O sono muda com a idade porque o organismo passa por alterações naturais no relógio biológico, na produção de hormônios e na estrutura das fases do descanso noturno. Isso significa que, conforme os anos avançam, o corpo tende a dormir menos tempo de forma contínua, acordar mais vezes durante a noite e reduzir as fases mais profundas do sono. A boa notícia é que essas mudanças não precisam significar noites ruins — entender o que acontece é o primeiro passo para dormir melhor em qualquer fase da vida.
O que acontece com o sono ao longo dos anos?
Desde a infância até a vida adulta, o tempo total de sono diminui de forma gradual. Um recém-nascido pode dormir até 20 horas por dia, enquanto um adulto precisa de 7 a 9 horas e um idoso costuma dormir entre 5 e 7 horas por noite. Essa redução acontece porque o cérebro modifica a forma como organiza os ciclos de sono, diminuindo o tempo nas fases mais profundas e restauradoras.
Além da duração, o padrão do sono também se transforma. A partir dos 50 anos, é comum adormecer e acordar mais cedo, ter despertares noturnos mais frequentes e sentir que o descanso não foi suficiente. Essas mudanças estão ligadas ao enfraquecimento do ritmo circadiano, o relógio interno que regula os momentos de sono e vigília.
Estudo científico confirma a redução progressiva do sono profundo
Essas alterações no sono ao longo da vida são amplamente documentadas pela ciência. Segundo a meta-análise “Meta-analysis of quantitative sleep parameters from childhood to old age in healthy individuals: developing normative sleep values across the human lifespan”, publicada no periódico Sleep pela Universidade de Stanford, o tempo total de sono diminui cerca de 10 minutos por década de vida.
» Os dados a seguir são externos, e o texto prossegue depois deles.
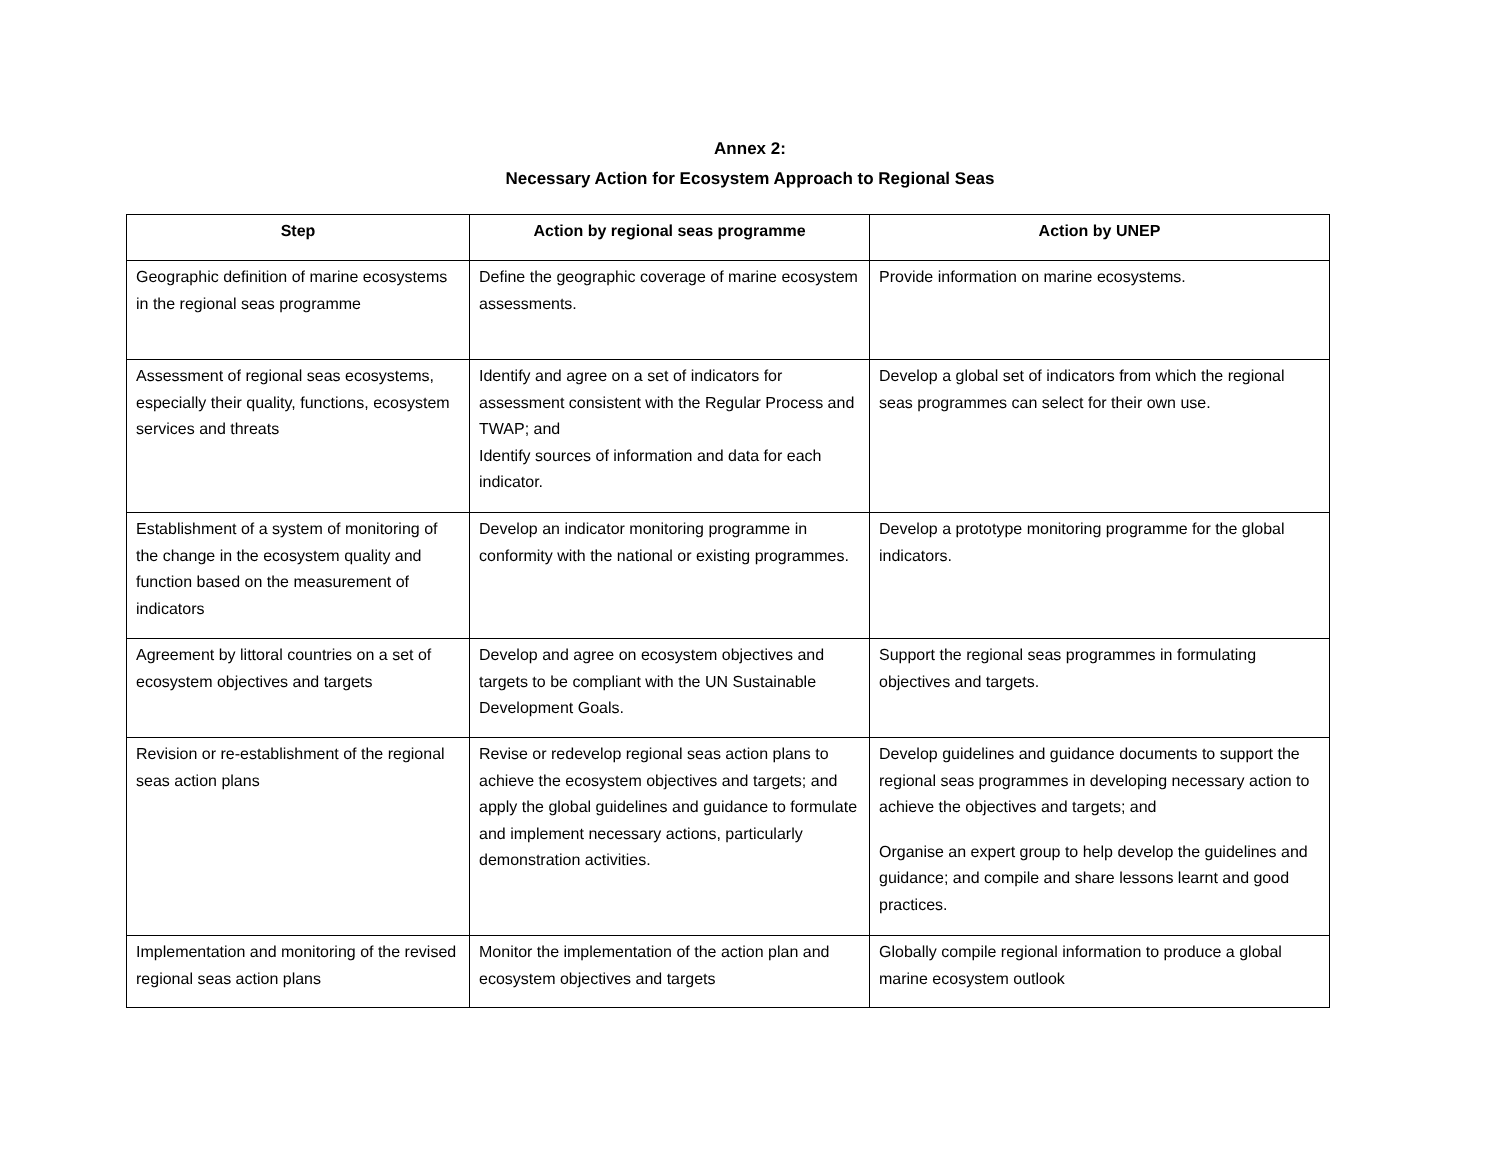Annex 2:
Necessary Action for Ecosystem Approach to Regional Seas
| Step | Action by regional seas programme | Action by UNEP |
| --- | --- | --- |
| Geographic definition of marine ecosystems in the regional seas programme | Define the geographic coverage of marine ecosystem assessments. | Provide information on marine ecosystems. |
| Assessment of regional seas ecosystems, especially their quality, functions, ecosystem services and threats | Identify and agree on a set of indicators for assessment consistent with the Regular Process and TWAP; and Identify sources of information and data for each indicator. | Develop a global set of indicators from which the regional seas programmes can select for their own use. |
| Establishment of a system of monitoring of the change in the ecosystem quality and function based on the measurement of indicators | Develop an indicator monitoring programme in conformity with the national or existing programmes. | Develop a prototype monitoring programme for the global indicators. |
| Agreement by littoral countries on a set of ecosystem objectives and targets | Develop and agree on ecosystem objectives and targets to be compliant with the UN Sustainable Development Goals. | Support the regional seas programmes in formulating objectives and targets. |
| Revision or re-establishment of the regional seas action plans | Revise or redevelop regional seas action plans to achieve the ecosystem objectives and targets; and apply the global guidelines and guidance to formulate and implement necessary actions, particularly demonstration activities. | Develop guidelines and guidance documents to support the regional seas programmes in developing necessary action to achieve the objectives and targets; and Organise an expert group to help develop the guidelines and guidance; and compile and share lessons learnt and good practices. |
| Implementation and monitoring of the revised regional seas action plans | Monitor the implementation of the action plan and ecosystem objectives and targets | Globally compile regional information to produce a global marine ecosystem outlook |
O estudo analisou 65 pesquisas com 3.577 participantes saudáveis de 5 a 102 anos e concluiu que, em adultos, a eficiência do sono, o sono profundo e o sono REM diminuem progressivamente com o envelhecimento.

Fatores que prejudicam o sono na maturidade
Nem toda dificuldade para dormir é causada apenas pela idade. Diversos fatores externos e de saúde podem piorar a qualidade do sono, especialmente após os 60 anos. Entre os mais comuns estão:
DOENÇAS CRÔNICAS
Condições como artrite, problemas cardíacos e refluxo podem causar dor e desconforto noturno, prejudicando o descanso.
MEDICAMENTOS
O uso de múltiplos remédios pode alterar o ciclo do sono ou causar sonolência excessiva durante o dia.
ROTINA IRREGULAR
A falta de horários fixos e a redução da atividade física após a aposentadoria podem desregular o sono.
QUESTÕES EMOCIONAIS
Ansiedade, solidão e preocupações financeiras podem aumentar a dificuldade para adormecer e manter o sono.
DISTÚRBIOS DO SONO
Problemas como apneia do sono e síndrome das pernas inquietas tornam-se mais frequentes com o avanço da idade.
Hábitos que ajudam a dormir melhor em qualquer idade
Pequenas mudanças na rotina diária podem fazer grande diferença na qualidade do descanso noturno. Especialistas em medicina do sono recomendam adotar práticas simples e consistentes, como:
- Manter horários fixos para dormir e acordar, inclusive nos finais de semana
- Expor-se à luz solar pela manhã para ajudar a regular o relógio biológico
- Evitar telas de celular, tablet e televisão pelo menos uma hora antes de deitar
- Praticar atividades físicas leves durante o dia, como caminhadas, sem exagerar perto da hora de dormir
- Preparar o ambiente do quarto com escuridão, silêncio e temperatura agradável
Limitar cochilos diurnos a no máximo 30 minutos e evitar alimentos pesados, cafeína e álcool à noite também contribuem para noites mais tranquilas.
Quando as mudanças no sono merecem atenção profissional?
Embora alterações no sono façam parte do envelhecimento natural, dificuldades persistentes para adormecer, despertares frequentes que impedem o retorno ao sono e sonolência diurna intensa podem indicar condições que precisam de avaliação. Distúrbios como insônia crônica e apneia obstrutiva do sono atingem uma parcela significativa da população idosa e possuem tratamento eficaz.
Se você ou alguém próximo percebe que o sono está prejudicando a disposição, a memória ou o humor no dia a dia, o mais indicado é procurar um médico especialista em sono. Somente um profissional de saúde pode avaliar as causas de forma individualizada e orientar o melhor caminho para garantir noites verdadeiramente reparadoras.